Civilization, and Its Part in My Downfall
- First edition
- Author: Paul Quarrington
- Language: English
- Genre: Novel
- Publisher: Random House Canada
- Publication date: 1994
- Publication place: Canada
- Media type: Print (Hardback)
- Pages: 309 pp
- Preceded by: Logan in Overtime
- Followed by: The Spirit Cabinet

= Civilization (novel) =

Book by Paul Quarrington

Civilization, and Its Part in My Downfall is a novel by Canadian writer Paul Quarrington, published in 1994 by Random House Canada.

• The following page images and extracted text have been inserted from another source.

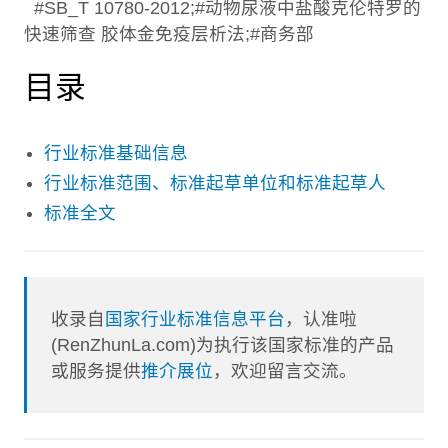
#SB_T 10780-2012;#动物尿液中盐酸克伦特罗的
快速筛查 胶体金免疫层析法;#商务部
目录
行业标准基础信息
行业标准范围、标准起草单位和标准起草人
标准全文
收录自
国家行业标准信息平台
，认准啦
(RenZhunLa.com)为执行该国家标准的产品
或服务提供
推介展位
，欢迎留言交流。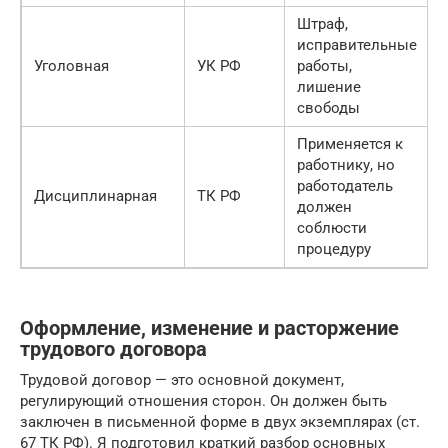
Штраф,
исправительные
Уголовная
УК РФ
работы,
лишение
свободы
Применяется к
работнику, но
работодатель
Дисциплинарная
ТК РФ
должен
соблюсти
процедуру
Оформление, изменение и расторжение
трудового договора
Трудовой договор — это основной документ,
регулирующий отношения сторон. Он должен быть
заключен в письменной форме в двух экземплярах (ст.
67 ТК РФ). Я подготовил краткий разбор основных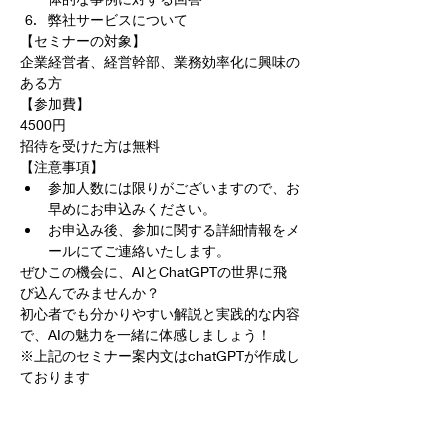
弊社サービスについて
【セミナーの対象】
企業経営者、経営幹部、業務効率化に興味の
ある方
【参加費】
4500円
招待を受けた方は無料
【注意事項】
参加人数には限りがございますので、お
早めにお申込みください。
お申込み後、参加に関する詳細情報をメ
ールにてご連絡いたします。
ぜひこの機会に、AIとChatGPTの世界に飛
び込んでみませんか？
初心者でも分かりやすい解説と実践的な内容
で、AIの魅力を一緒に体感しましょう！
※上記のセミナー案内文はchatGPTが作成し
ております
チケット詳細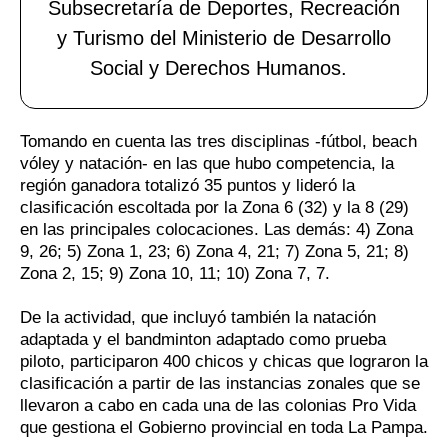
Subsecretaría de Deportes, Recreación
y Turismo del Ministerio de Desarrollo
Social y Derechos Humanos.
Tomando en cuenta las tres disciplinas -fútbol, beach
vóley y natación- en las que hubo competencia, la
región ganadora totalizó 35 puntos y lideró la
clasificación escoltada por la Zona 6 (32) y la 8 (29)
en las principales colocaciones. Las demás: 4) Zona
9, 26; 5) Zona 1, 23; 6) Zona 4, 21; 7) Zona 5, 21; 8)
Zona 2, 15; 9) Zona 10, 11; 10) Zona 7, 7.
De la actividad, que incluyó también la natación
adaptada y el bandminton adaptado como prueba
piloto, participaron 400 chicos y chicas que lograron la
clasificación a partir de las instancias zonales que se
llevaron a cabo en cada una de las colonias Pro Vida
que gestiona el Gobierno provincial en toda La Pampa.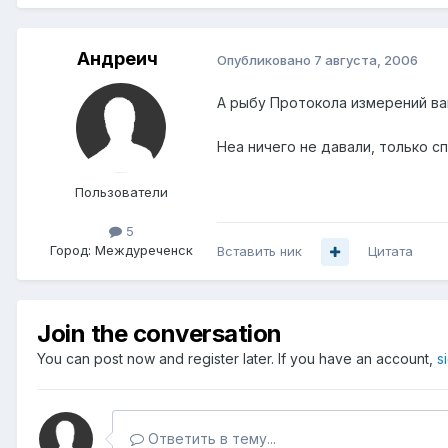
Андреич
Опубликовано
7 августа, 2006
А рыбу Протокола измерений ва
Неа ничего не давали, только сп
Пользователи
5
Город:
Междуреченск
Вставить ник
Цитата
Join the conversation
You can post now and register later. If you have an account,
s
Ответить в тему...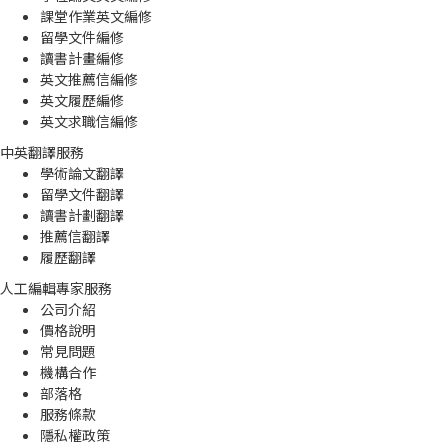
課堂作業英文編修
留學文件編修
讀書計畫編修
英文推薦信編修
英文履歷編修
英文求職信編修
中英翻譯服務
學術論文翻譯
留學文件翻譯
讀書計劃翻譯
推薦信翻譯
履歷翻譯
人工編輯專家服務
公司介紹
價格說明
常見問題
機構合作
部落格
服務條款
隱私權政策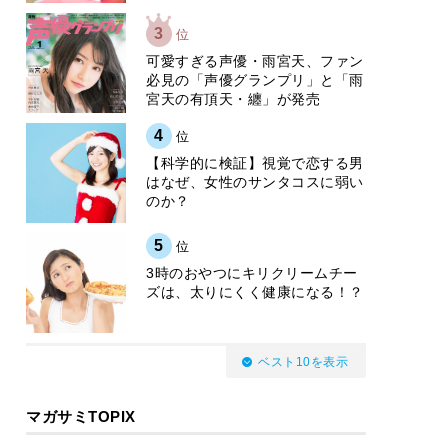
3
位
可愛すぎる声優・雨宮天、ファン
必見の「声優グランプリ」と「雨
宮天の有頂天・纏」が発売
4
位
【科学的に検証】視覚で恋する男
はなぜ、女性のサンタコスに弱い
のか？
5
位
3時のおやつにキリクリームチー
ズは、太りにくく健康になる！？
ベスト10を表示
マガサミTOPIX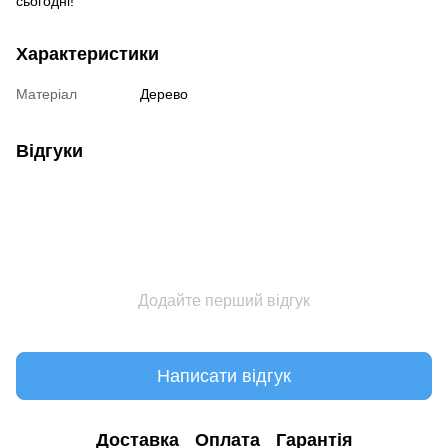
сьогодні!”
Характеристики
Матеріал
Дерево
Відгуки
Додайте перший відгук
Написати відгук
Доставка
Оплата
Гарантія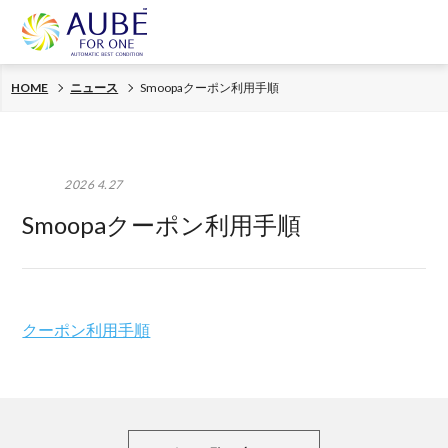
HOME
ニュース
Smoopaクーポン利用手順
2026 4.27
Smoopaクーポン利用手順
クーポン利用手順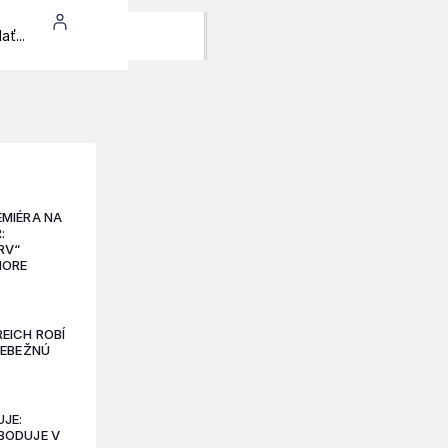
EMIÉRA NA
:
RV“
MORE
EICH ROBÍ
IEBEŽNÚ
JE:
BODUJE V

Set during the early days of the film industry in Hollywood, the novel centres on Thom Moss, a onetime silent film star who is now in prison and is writing his personal account of his rise and fall. Characters who play a role in his story include J.D.D. Jensen, a Western fiction author who first introduces him to the film industry; Caspar Willison, a D. W. Griffith-like film director who first makes Moss a star but ultimately destroys him by refusing to give him a role in the planned epic film Civilization; Jefferson Foote, Willison's one-armed screenwriter and Moss's best friend in the industry; and Thespa Doone, Moss's frequent costar and love interest.

Although favourably reviewed by critics, the novel sold poorly, which pushed Quarrington to concentrate more actively on film and television writing.